Na saga de encontrar uma série para viciar na Netflix, caí em “Faz de conta que NY é uma cidade“. Uma série documental. Uma conversa entre Martin Scorsese e uma humorista. Um cartaz com uma ilustração linda. Arrisquei e mergulhei.
E não é que me apaixonei pela Fran Lebowitz, humorista retratada no documentário? Uma mulher que tem aquele humor mal humorado e característico de poucas pessoas. Tem gente que é mau humorada e se acha engraçada: uma péssima combinação. Quem tem o humor mau humorado é assim espontaneamente. A pessoa está pê da vida e não te contamina com a raiva, pelo contrário: te libera endorfina e a vontade incontrolável de rir.
Fran é assim.
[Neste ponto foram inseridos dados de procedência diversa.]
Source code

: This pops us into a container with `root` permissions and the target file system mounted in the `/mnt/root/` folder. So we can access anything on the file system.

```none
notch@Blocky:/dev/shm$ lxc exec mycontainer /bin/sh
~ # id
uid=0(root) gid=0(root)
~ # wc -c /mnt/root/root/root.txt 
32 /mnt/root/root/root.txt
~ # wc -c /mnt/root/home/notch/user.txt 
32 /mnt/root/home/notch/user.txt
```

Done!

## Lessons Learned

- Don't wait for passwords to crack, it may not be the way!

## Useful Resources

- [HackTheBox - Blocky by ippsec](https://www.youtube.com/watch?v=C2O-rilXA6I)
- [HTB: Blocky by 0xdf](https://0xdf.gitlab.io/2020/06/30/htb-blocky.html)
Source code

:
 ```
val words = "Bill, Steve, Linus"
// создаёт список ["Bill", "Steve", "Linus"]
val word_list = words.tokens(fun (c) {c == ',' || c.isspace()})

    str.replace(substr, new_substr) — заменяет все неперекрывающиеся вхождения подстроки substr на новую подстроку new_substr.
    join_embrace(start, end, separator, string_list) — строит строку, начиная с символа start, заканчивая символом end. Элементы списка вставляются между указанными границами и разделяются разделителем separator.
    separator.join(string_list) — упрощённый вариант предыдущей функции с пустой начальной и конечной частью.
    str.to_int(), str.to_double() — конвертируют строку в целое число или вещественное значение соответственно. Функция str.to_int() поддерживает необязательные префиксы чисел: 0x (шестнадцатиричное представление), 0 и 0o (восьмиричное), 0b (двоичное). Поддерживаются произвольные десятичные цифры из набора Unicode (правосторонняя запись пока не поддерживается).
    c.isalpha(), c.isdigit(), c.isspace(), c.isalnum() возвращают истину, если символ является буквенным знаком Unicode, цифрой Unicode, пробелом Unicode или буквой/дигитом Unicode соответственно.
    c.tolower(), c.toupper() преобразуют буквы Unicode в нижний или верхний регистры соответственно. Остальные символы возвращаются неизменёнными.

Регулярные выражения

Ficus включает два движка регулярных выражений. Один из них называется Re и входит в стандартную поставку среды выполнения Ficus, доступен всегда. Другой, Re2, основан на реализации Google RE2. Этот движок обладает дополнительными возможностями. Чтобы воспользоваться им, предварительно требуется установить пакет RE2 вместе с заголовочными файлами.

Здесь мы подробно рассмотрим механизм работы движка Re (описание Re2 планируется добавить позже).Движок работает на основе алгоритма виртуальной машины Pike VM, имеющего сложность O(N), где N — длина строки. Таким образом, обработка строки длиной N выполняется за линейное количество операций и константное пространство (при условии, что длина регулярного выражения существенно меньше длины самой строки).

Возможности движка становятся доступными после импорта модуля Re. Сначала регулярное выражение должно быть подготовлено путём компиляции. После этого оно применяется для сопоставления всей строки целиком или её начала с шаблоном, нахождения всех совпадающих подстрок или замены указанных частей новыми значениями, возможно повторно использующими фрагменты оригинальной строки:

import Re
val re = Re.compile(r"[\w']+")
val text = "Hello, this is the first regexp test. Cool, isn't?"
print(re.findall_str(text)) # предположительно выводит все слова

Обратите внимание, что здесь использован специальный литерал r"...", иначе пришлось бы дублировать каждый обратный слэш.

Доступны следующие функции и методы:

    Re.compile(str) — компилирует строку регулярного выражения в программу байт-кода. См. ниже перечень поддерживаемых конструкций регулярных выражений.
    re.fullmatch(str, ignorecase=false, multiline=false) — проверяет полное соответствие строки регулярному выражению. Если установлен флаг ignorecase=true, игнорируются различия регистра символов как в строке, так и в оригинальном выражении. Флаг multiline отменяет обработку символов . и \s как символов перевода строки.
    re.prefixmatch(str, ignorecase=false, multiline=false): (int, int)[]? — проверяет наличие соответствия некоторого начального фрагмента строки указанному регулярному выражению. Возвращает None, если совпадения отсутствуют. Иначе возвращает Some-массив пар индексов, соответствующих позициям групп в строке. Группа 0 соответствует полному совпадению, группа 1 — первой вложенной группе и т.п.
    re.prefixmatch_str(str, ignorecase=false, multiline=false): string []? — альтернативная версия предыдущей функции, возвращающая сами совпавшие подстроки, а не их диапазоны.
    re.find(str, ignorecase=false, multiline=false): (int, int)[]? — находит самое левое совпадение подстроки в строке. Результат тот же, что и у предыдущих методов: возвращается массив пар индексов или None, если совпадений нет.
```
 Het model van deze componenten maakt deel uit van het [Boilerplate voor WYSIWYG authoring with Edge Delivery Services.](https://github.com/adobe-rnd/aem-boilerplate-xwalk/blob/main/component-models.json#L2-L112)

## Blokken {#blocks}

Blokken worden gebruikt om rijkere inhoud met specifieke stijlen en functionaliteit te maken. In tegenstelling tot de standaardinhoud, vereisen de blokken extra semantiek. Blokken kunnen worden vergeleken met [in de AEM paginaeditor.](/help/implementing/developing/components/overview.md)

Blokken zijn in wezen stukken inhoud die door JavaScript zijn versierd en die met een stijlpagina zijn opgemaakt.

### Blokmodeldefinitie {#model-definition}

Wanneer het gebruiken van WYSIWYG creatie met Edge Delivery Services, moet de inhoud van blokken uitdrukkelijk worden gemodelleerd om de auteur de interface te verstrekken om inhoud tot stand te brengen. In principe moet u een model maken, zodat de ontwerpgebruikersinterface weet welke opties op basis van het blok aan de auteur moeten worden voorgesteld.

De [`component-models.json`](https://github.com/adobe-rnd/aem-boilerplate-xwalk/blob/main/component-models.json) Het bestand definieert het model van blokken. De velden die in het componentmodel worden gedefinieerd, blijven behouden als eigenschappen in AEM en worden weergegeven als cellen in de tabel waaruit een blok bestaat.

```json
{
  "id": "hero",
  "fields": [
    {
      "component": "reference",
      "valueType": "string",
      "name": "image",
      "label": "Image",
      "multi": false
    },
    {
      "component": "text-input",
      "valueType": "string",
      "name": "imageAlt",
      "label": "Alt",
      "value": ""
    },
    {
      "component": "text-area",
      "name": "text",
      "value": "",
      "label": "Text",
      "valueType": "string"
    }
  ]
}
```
Conta histórias icônicas de NY, assume que é péssima em investimentos (a única vez que tentou um risco maior, fez um péssimo negócio) e ainda foi amiga do Andy Warhol. Terminei a série e fui logo procurar o livro dela pra comprar. Não achei nenhum em português, mas descobri que seria lançado alguns meses depois. Lançaram. Comprei. Amei? Não.
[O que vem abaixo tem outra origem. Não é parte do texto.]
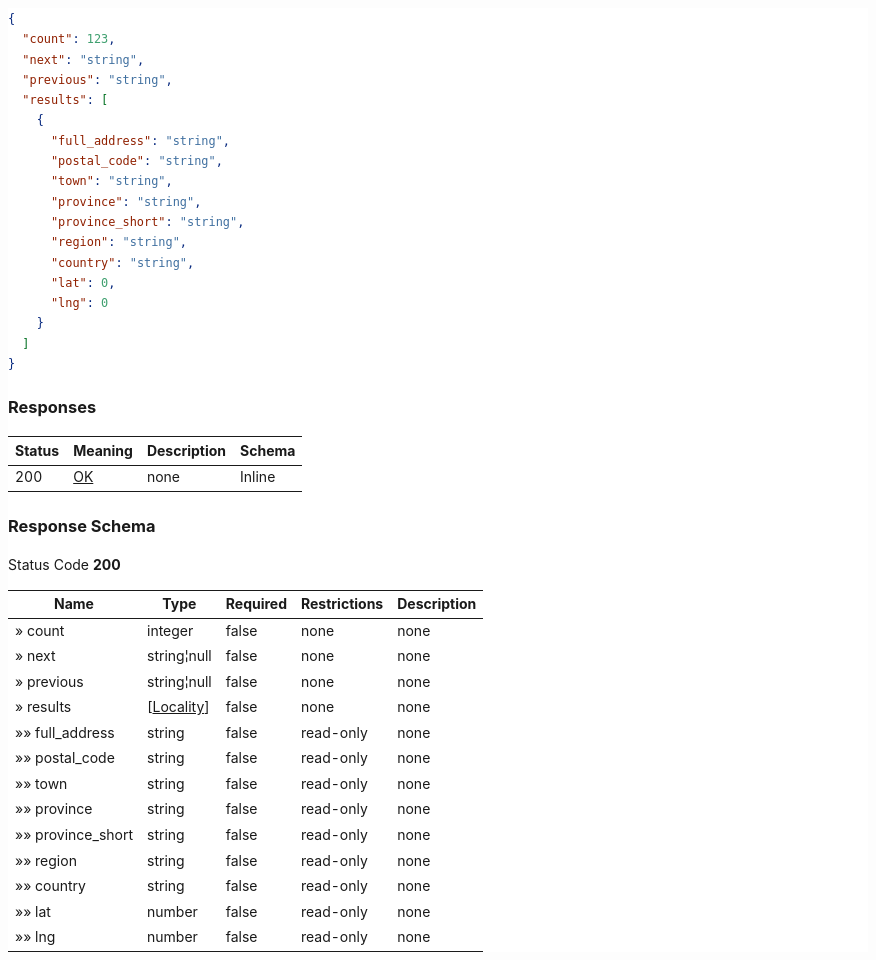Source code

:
 ```json
{
  "count": 123,
  "next": "string",
  "previous": "string",
  "results": [
    {
      "full_address": "string",
      "postal_code": "string",
      "town": "string",
      "province": "string",
      "province_short": "string",
      "region": "string",
      "country": "string",
      "lat": 0,
      "lng": 0
    }
  ]
}
```

<h3 id="listlocalitys-responses">Responses</h3>

|Status|Meaning|Description|Schema|
|---|---|---|---|
|200|[OK](https://tools.ietf.org/html/rfc7231#section-6.3.1)|none|Inline|

<h3 id="listlocalitys-responseschema">Response Schema</h3>

Status Code **200**

|Name|Type|Required|Restrictions|Description|
|---|---|---|---|---|
|» count|integer|false|none|none|
|» next|string¦null|false|none|none|
|» previous|string¦null|false|none|none|
|» results|[[Locality](#schemalocality)]|false|none|none|
|»» full_address|string|false|read-only|none|
|»» postal_code|string|false|read-only|none|
|»» town|string|false|read-only|none|
|»» province|string|false|read-only|none|
|»» province_short|string|false|read-only|none|
|»» region|string|false|read-only|none|
|»» country|string|false|read-only|none|
|»» lat|number|false|read-only|none|
|»» lng|number|false|read-only|none|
“O Almanaque de Fran Lebowitz” é um livro de crônicas escritas entre 1978 e 1981. Fiquei intrigada com o meu incômodo sobre o livro, sendo que ao mesmo tempo tinha achado o documentário tão interessante… Foi aí que percebi que a diferença entre as duas obras era uma: 40 anos de distância entre elas.
Eu amo crônicas exatamente pelo fato de retratarem as reflexões e comportamentos de um determinado tempo (chronos, em grego). Porém, o que era aceitável em 1981 talvez seja considerado contra a lei em 2021, ou no mínimo, passível de cancelamento, ou bobo, ou desnecessário.
Quando eu publiquei meu livro de crônicas “Escrever é Terapia. Publicar é Coragem”, já tinha passado 7 anos da minha primeira crônica. Na fase de seleção dos textos que iriam para o livro, eu fiquei em dúvida se eu deixaria de publicar algumas delas. Optei pela metalinguagem do “Minha vida é um livro aberto” e, ao abrir o livro, o leitor verá todas as minhas crônicas, sem edição, publicadas de 2013 a 2018.
Hoje, 10 anos depois da minha primeira crônica, lanço esse projeto SerEstar, com uma releitura de cada uma das 50 crônicas de “Escrever é Terapia. Publicar é Coragem”. Nessa releitura, pode ser que eu reescreva algumas, promova conversas gravadas sobre outras, faça uma colagem dessa ou daquela, ou grave em áudio as que eu considerar mais especiais.
SerEstar é uma reflexão sobre esses dois verbos que, em alguns idiomas, se integram em um só (to be, por exemplo). Na maior parte do tempo, mais estamos do que somos. O que eu escrevi há 10, 5 ou um ano, representa o que eu estava naquele momento. Será que somos algo, definitivamente? Ou o verbo ser deveria ser intransitivo, como na tradução de Ubuntu? Ubuntu, do idioma zulu: Eu sou porque nós somos.